-- Opening Marker --

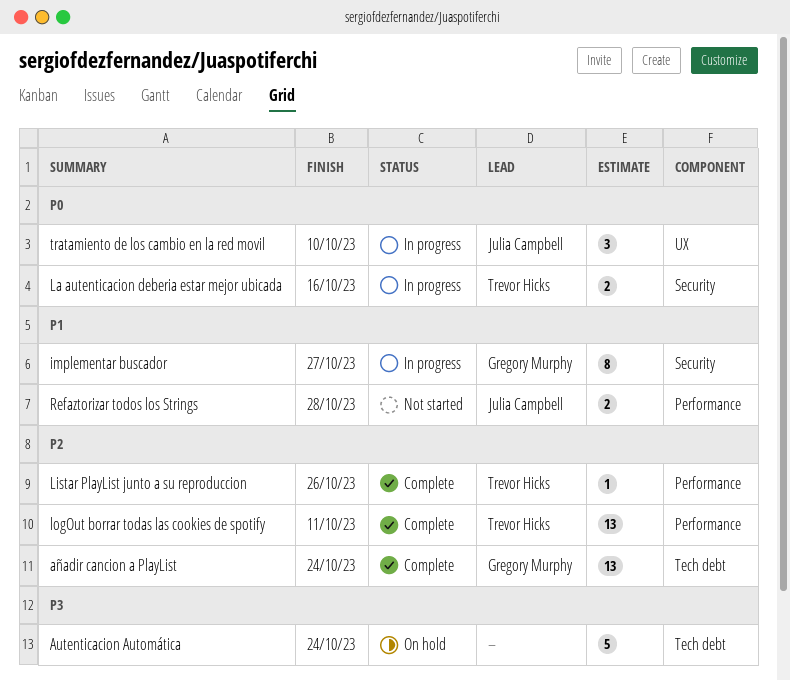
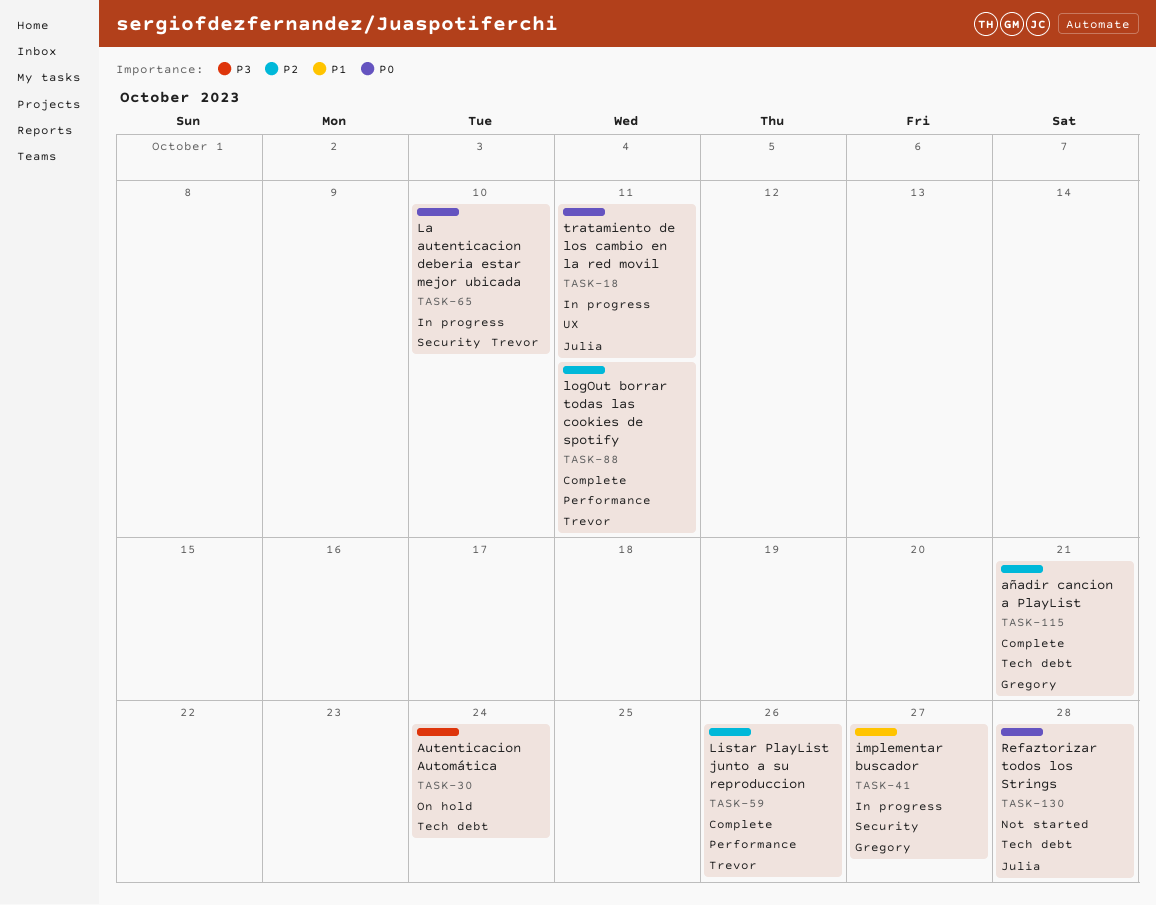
añadir cancion a PlayList, due: Oct 24 -> Oct 21
La autenticacion deberia estar mejor ubicada, due: Oct 16 -> Oct 10
Refaztorizar todos los Strings, priority: P1 -> P0
Refaztorizar todos los Strings, label: Performance -> Tech debt
tratamiento de los cambio en la red movil, due: Oct 10 -> Oct 11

-- Closing Marker --

• [WHAT IS REQUIRED]:
Show all lines above containing "Strings".

• [SOLUTION BELOW]:
Refaztorizar todos los Strings, priority: P1 -> P0
Refaztorizar todos los Strings, label: Performance -> Tech debt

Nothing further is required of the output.